# PROVIDED DATA:
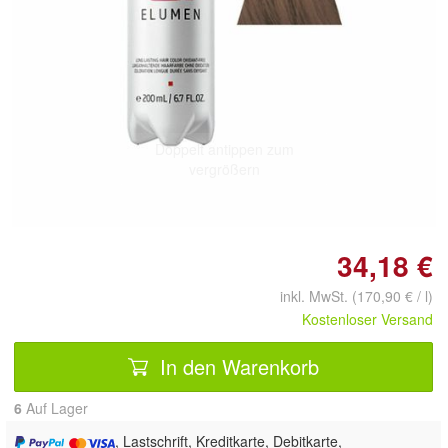
Doppelt antippen zum
vergrößern
34,18 €
inkl. MwSt. (170,90 € / l)
Kostenloser Versand
In den Warenkorb
6
Auf Lager
, Lastschrift, Kreditkarte, Debitkarte,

# YOUR GOAL:
Transcribe the lines above verbatim, keeping their order and line breaks, and omit the pictures from the output.

# ANSWER BOX:
Doppelt antippen zum
vergrößern
34,18 €
inkl. MwSt. (170,90 € / l)
Kostenloser Versand
In den Warenkorb
6
Auf Lager
, Lastschrift, Kreditkarte, Debitkarte,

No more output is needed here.